本文对Tony Bai博文再谈Docker容器单机网络:利用iptables trace和ebtables log的内容整理,对其中一些不懂的知识点补充,并增加图片了解。
文中图片和日志均出自该博文。
1.简介
本文利用iptables和etables的日志,分析单机容器网络在Container to Container
、Local Process to Container
和Container to External
三种场景下的数据包行走路径。
简易的容器网络拓扑如图1.:
图1.
文章基于netfilter数据流图2.来做数据路径分析。
图2.
文章中实验机的iptables规则列表如下(只展示较为重要的filter和nat表的规则,输出规则number,便于后续match分析时查看):
filter表:
# iptables -nL --line-numbers -v -t filter
Chain INPUT (policy ACCEPT 2558K packets, 178M bytes)
num pkts bytes target prot opt in out source destination
Chain FORWARD (policy DROP 0 packets, 0 bytes)
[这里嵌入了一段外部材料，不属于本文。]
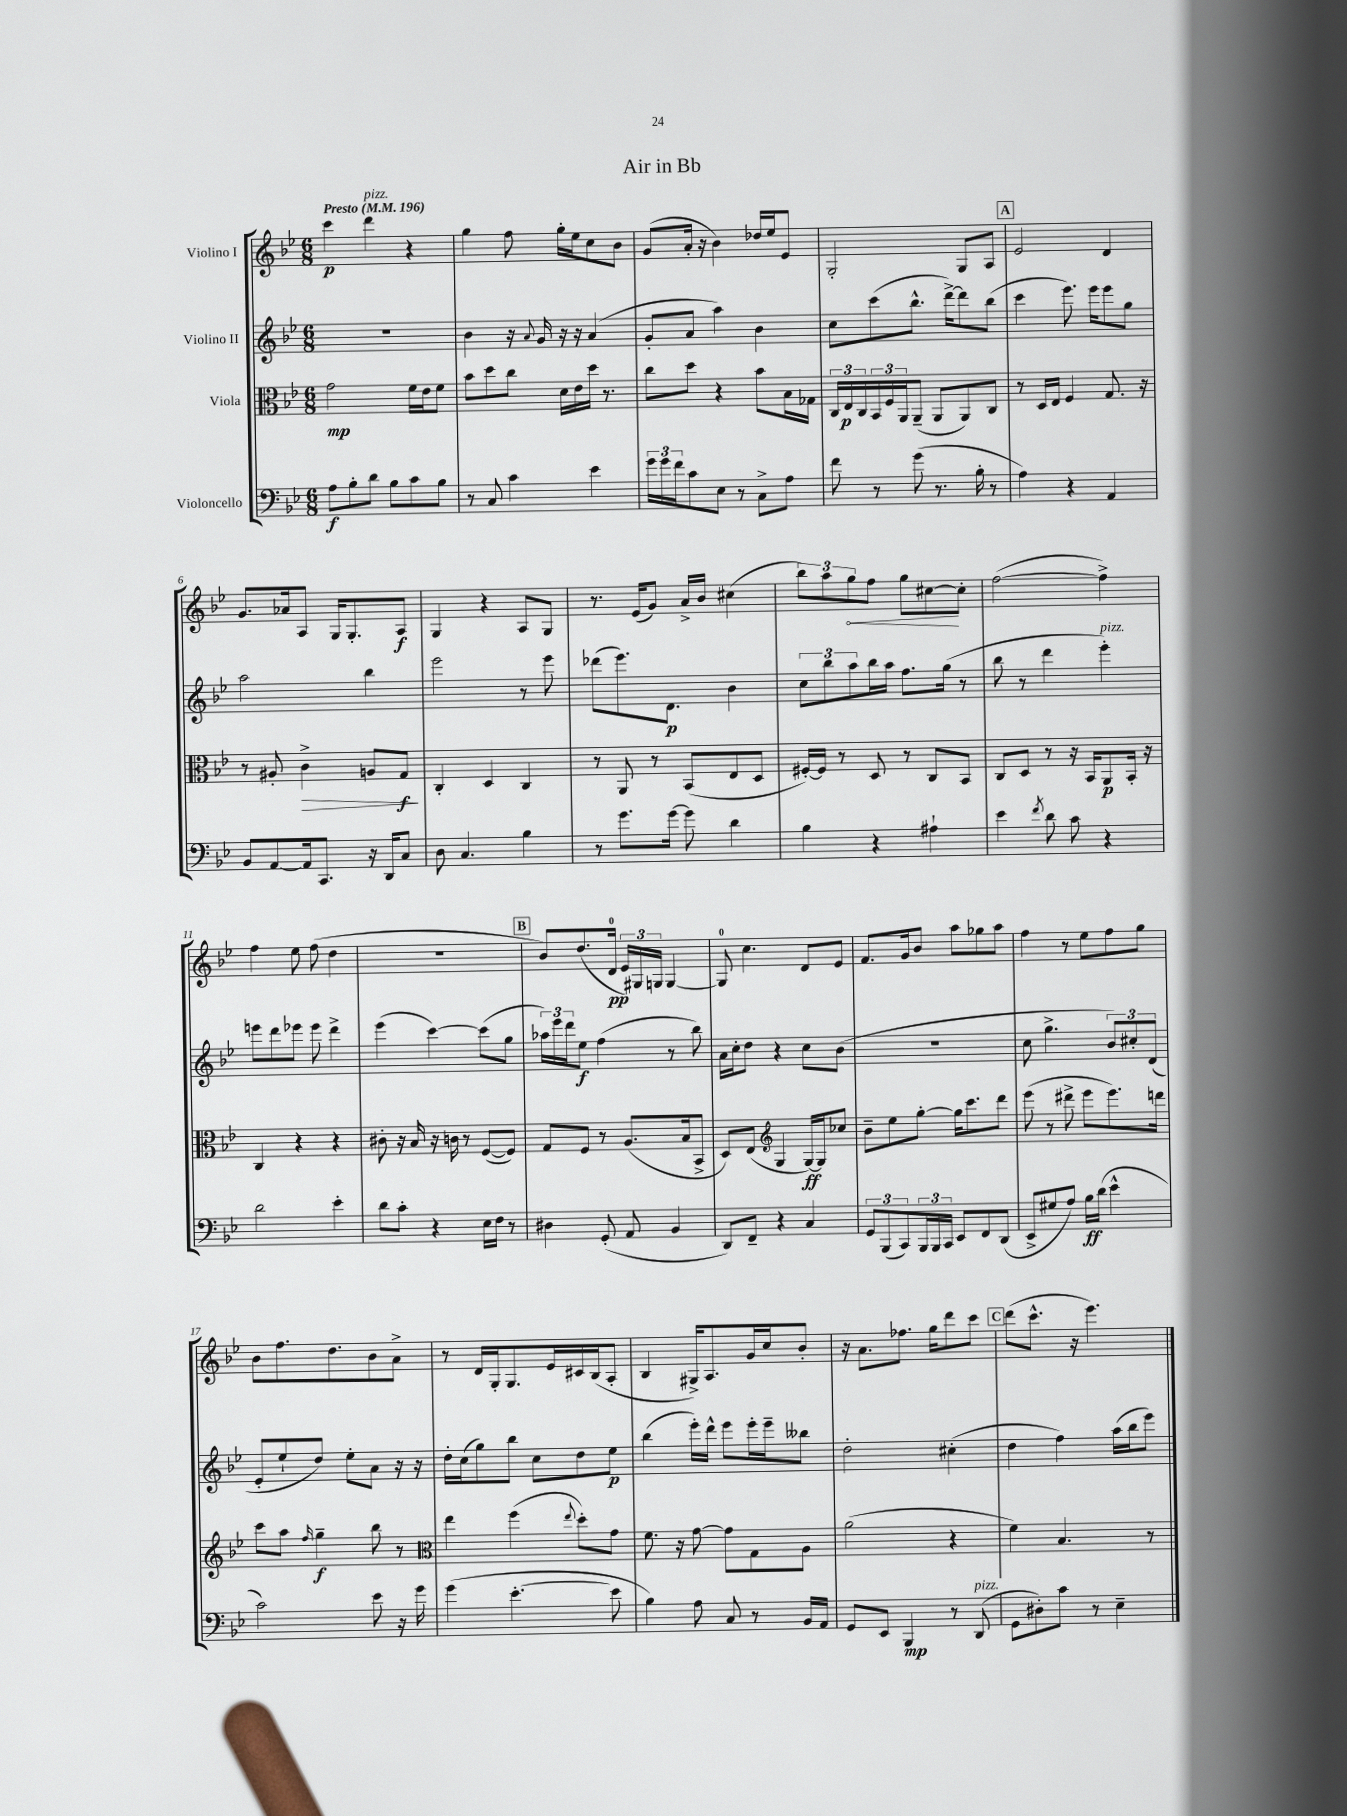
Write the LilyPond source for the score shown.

num pkts bytes target prot opt in out source destination
1 10 840 DOCKER-USER all -- * * 0.0.0.0/0 0.0.0.0/0
2 10 840 DOCKER-ISOLATION all -- * * 0.0.0.0/0 0.0.0.0/0
3 7 588 ACCEPT all -- * docker0 0.0.0.0/0 0.0.0.0/0 ctstate RELATED,ESTABLISHED
4 3 252 DOCKER all -- * docker0 0.0.0.0/0 0.0.0.0/0
5 0 0 ACCEPT all -- docker0 !docker0 0.0.0.0/0 0.0.0.0/0
6 3 252 ACCEPT all -- docker0 docker0 0.0.0.0/0 0.0.0.0/0
Chain OUTPUT (policy ACCEPT 2460K packets, 214M bytes)
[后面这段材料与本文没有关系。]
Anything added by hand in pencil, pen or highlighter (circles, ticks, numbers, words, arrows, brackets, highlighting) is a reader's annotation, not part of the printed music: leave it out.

num pkts bytes target prot opt in out source destination
Chain DOCKER (1 references)
num pkts bytes target prot opt in out source destination
Chain DOCKER-ISOLATION (1 references)
num pkts bytes target prot opt in out source destination
1 10 840 RETURN all -- * * 0.0.0.0/0 0.0.0.0/0
Chain DOCKER-USER (1 references)
num pkts bytes target prot opt in out source destination
1 10 840 RETURN all -- * * 0.0.0.0/0 0.0.0.0/0
nat表:
# iptables -nL --line-numbers -v -t nat
Chain PREROUTING (policy ACCEPT 884 packets, 46522 bytes)
num pkts bytes target prot opt in out source destination
1 881 46270 DOCKER all -- * * 0.0.0.0/0 0.0.0.0/0 ADDRTYPE match dst-type LOCAL
Chain INPUT (policy ACCEPT 881 packets, 46270 bytes)
num pkts bytes target prot opt in out source destination
Chain OUTPUT (policy ACCEPT 1048K packets, 63M bytes)
num pkts bytes target prot opt in out source destination
1 0 0 DOCKER all -- * * 0.0.0.0/0 !127.0.0.0/8 ADDRTYPE match dst-type LOCAL
Chain POSTROUTING (policy ACCEPT 1048K packets, 63M bytes)
num pkts bytes target prot opt in out source destination
1 0 0 MASQUERADE all -- * !docker0 192.168.0.0/20 0.0.0.0/0
Chain DOCKER (2 references)
num pkts bytes target prot opt in out source destination
1 0 0 RETURN all -- docker0 * 0.0.0.0/0 0.0.0.0/0
根据[参考2]和[参考3]对iptables中的一些细节进行分析:
- 1.对于filter表自定义链[参考2]
DOCKER-USER
、DOCKER-ISOLATION
和DOCKER
,会在filter表FORWARD链的规则1规则2和规则4match之后,跳转到这些自定义链中进入处理,再仔细看DOCKER-USER
和DOCKER-ISOLATION
的target都为RETURN
,表示从该子链中跳回到触发该子链的父链规则中,从触发的父链规则继续匹配下一条规则[参考4],之后可以在日志中看到具体的表现。 - 2.filter表FORWARD链中的num 3,表示从其他接口发往docker0(就是发往container)的报文,只有RELATED和ESTABLISHED状态能通过。(比如ftp的关联链接,container主动建链的TCP链接。外部是不能主动跟container内部的服务建链的。),num 5和num 6表示从docker0发往其他端口的报文都能通过。[参考4]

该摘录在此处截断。